Date: Fri, 29 Jan 2010 08:48:48 -0700
Reply-To: Jon K Peck <peck@us.ibm.com>
Sender: "SPSSX(r) Discussion" <SPSSX-L@LISTSERV.UGA.EDU>
From: Jon K Peck <peck@us.ibm.com>
Subject: Re: Using a Ram Disk
In-Reply-To: <901231.90078.qm@web53904.mail.re2.yahoo.com>
Content-Type: multipart/alternative;
The first thing to consider is that Windows itself caches a lot of things
in memory already. It tends to use unallocated memory for extra i/o
buffers and to keep loaded modules around in memory as long as the memory
isn't needed for something else. So I doubt that there are many
situations where a RAM disk would help. A RAM disk would partition off
some of the memory specifically for file contents, but the tradeoff is
that that memory would not be available for other purposes, so it might
induce more paging to disk in other areas.
I haven't used a RAM myself in quite a few years, but my guess is that it
is no help in most situations.
There are two things that might help.
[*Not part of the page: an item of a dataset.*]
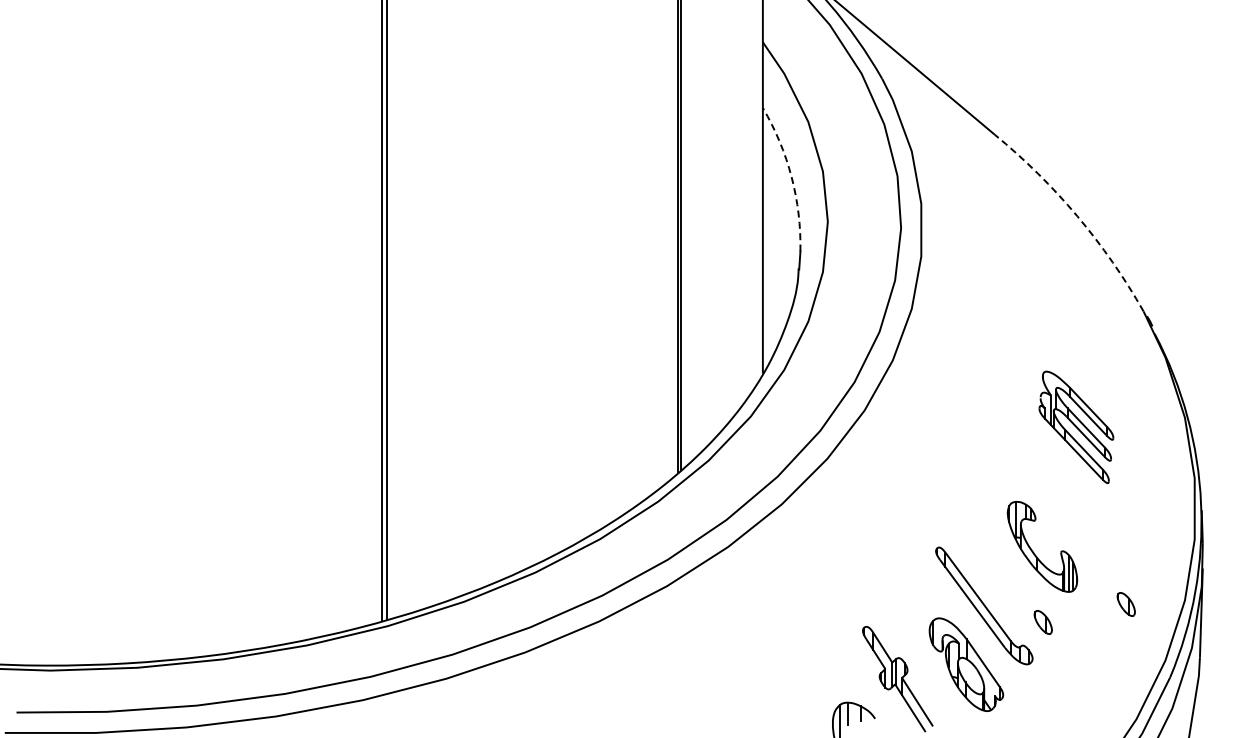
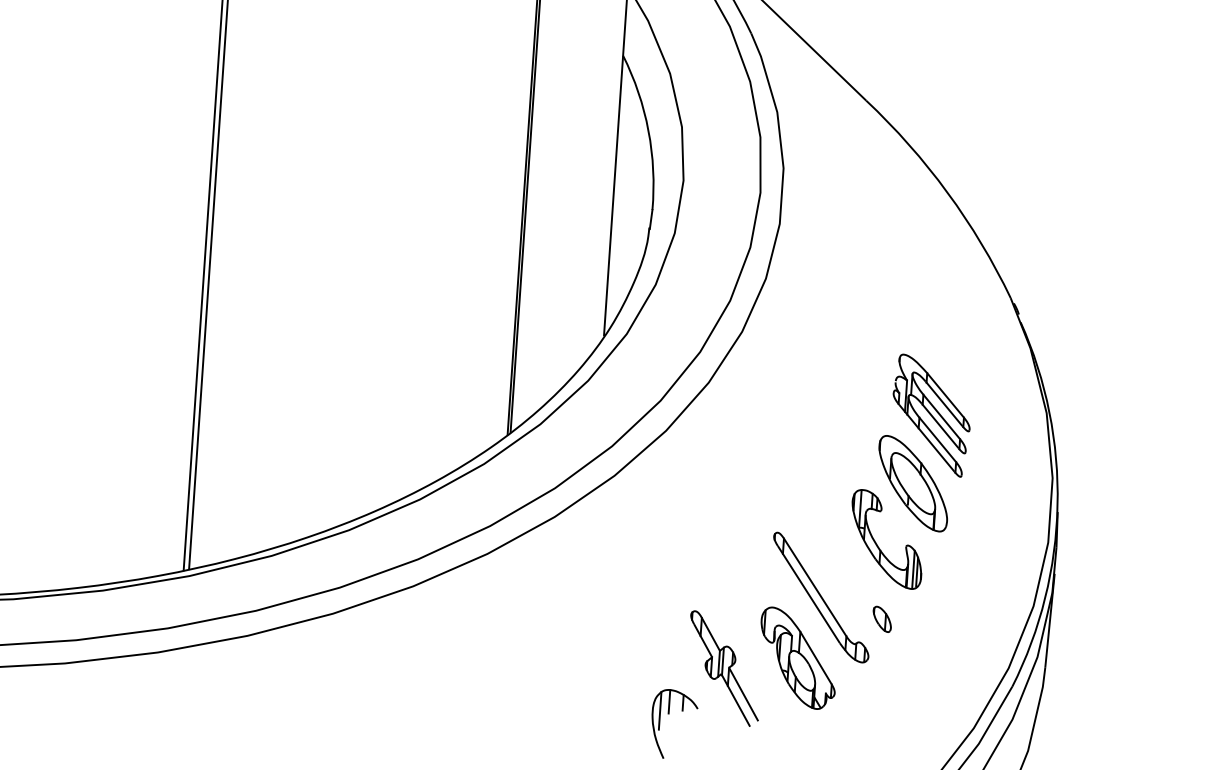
arc: (791, 177) -> (648, 131), dashed -> solid
arc: (1077, 216) -> (947, 192), dashed -> solid
part: (1063, 492) -> (913, 483), added
part: (1125, 604) -> (970, 606), removed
First, a 64-bit OS with 64-bit SPSS
would allow addressing more memory and, with more physical memory, could
speed up processing.
Second, a rewrite of the job using Python programmability could probably
eliminate most of the data passes and build the hierarchical relationships
much more efficiently. 40,000 cases is not a lot of data, so it's likely
that all the hierarchy traversals could be built in memory.
So the tradeoffs are throw more hardware at the problem or throw more
programming resources at it.
HTH,
Jon Peck
SPSS, an IBM Company
peck@us.ibm.com
312-651-3435
From:
David Futrell <dfutrell62@yahoo.com>
To:
SPSSX-L@LISTSERV.UGA.EDU
Date:
01/29/2010 07:44 AM
Subject:
[SPSSX-L] Using a Ram Disk
Sent by:
"SPSSX(r) Discussion" <SPSSX-L@LISTSERV.UGA.EDU>
Fellow Listers:
I have a syntax file that I run frequently that reads an employee database
(40,000 records), looks at the employee to supervisor relationship, and
ultimitately creates an hierarchy such that the resulting file contains
every supervisor above a certain level in the organization and everyone
who reports to him and anyone else below him in the organization.
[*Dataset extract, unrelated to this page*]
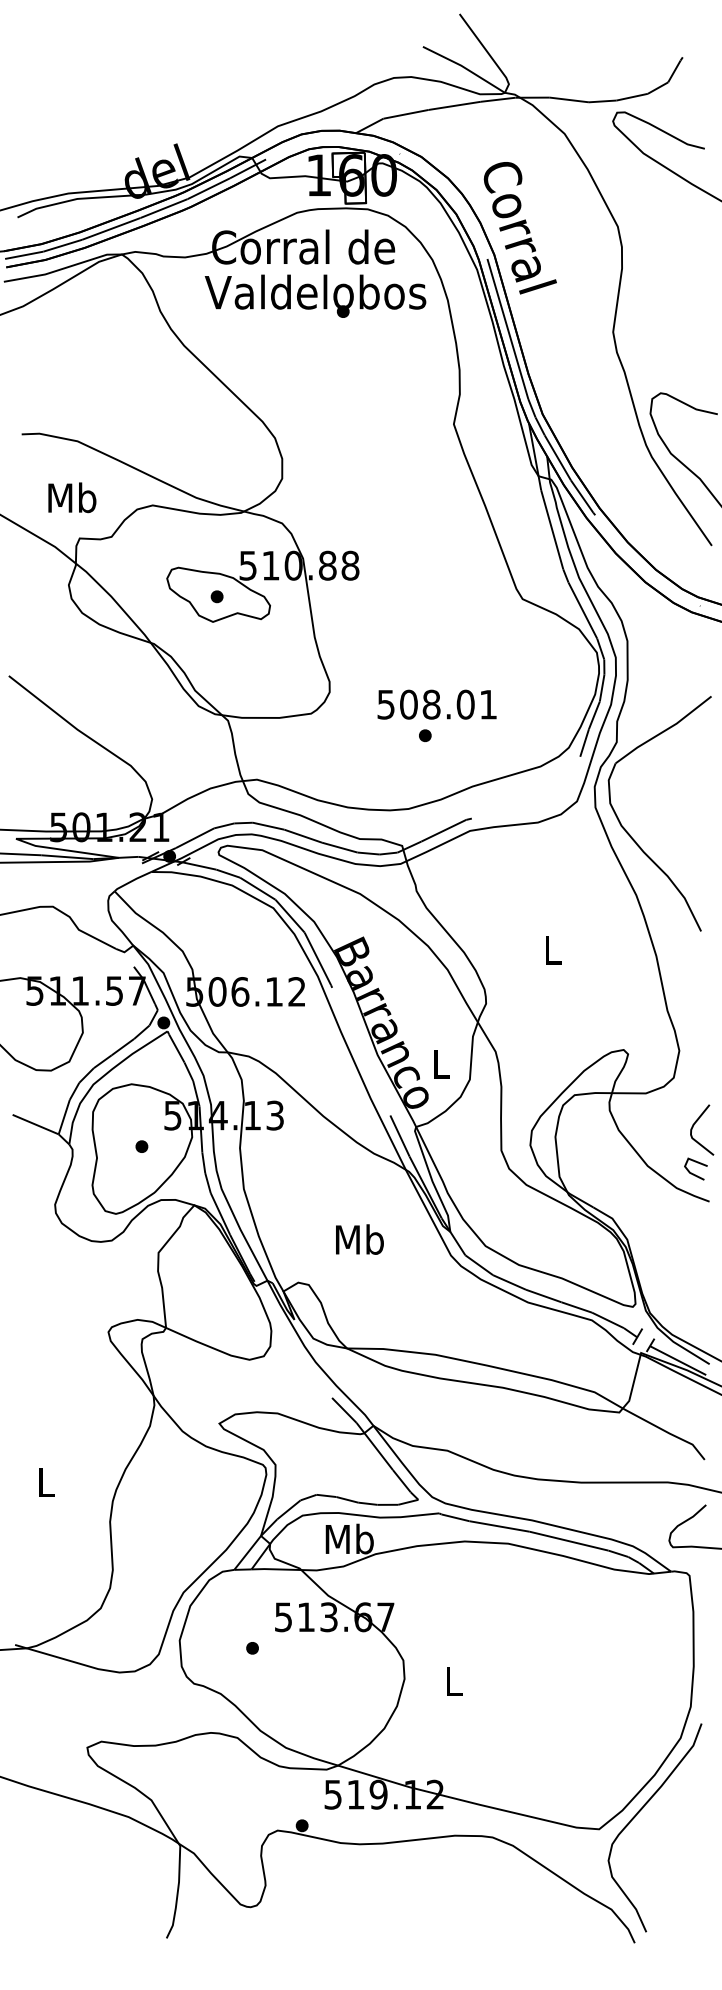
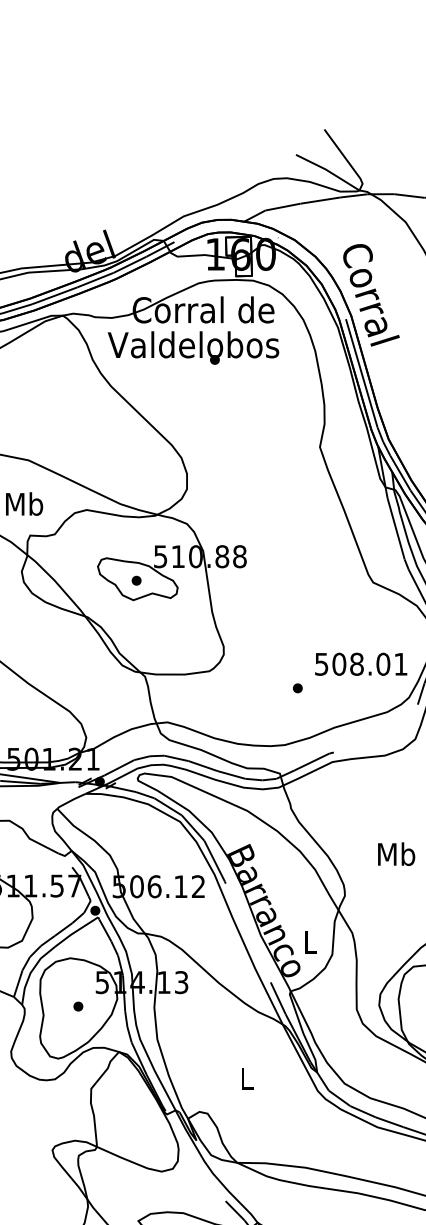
text: (315, 295) -> (193, 347), moved
text: (436, 704) -> (360, 664), moved
text: (552, 949) -> (396, 853), L -> Mb
text: (359, 1239) -> (246, 1078), Mb -> L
The program works fine, but it's a brute-force method that requires
re-reading the same file hundreds of times and creating many hundreds of
interim files along the way. It takes about 25 minutes to run.
I thought that I could speed this up significantly by using a RAM disk, so
I purchased a software package to do this and modified the syntax so that
all of the files being read and written were on the RAM drive.
Unfortunately, although the RAM disk appears to work fine, it doesn't
really speed up the processing much and it looks like SPSS is still
accessing the hard drive frequently during the program execution.
I'd like some advice from someone who understands the inner workings of
SPSS and how I might this problem and get the program to do all this work
without accessing the hard drive.
Thanks,
David Futrell
Workforce Research Consultant
Eli Lilly and Company
[text/html]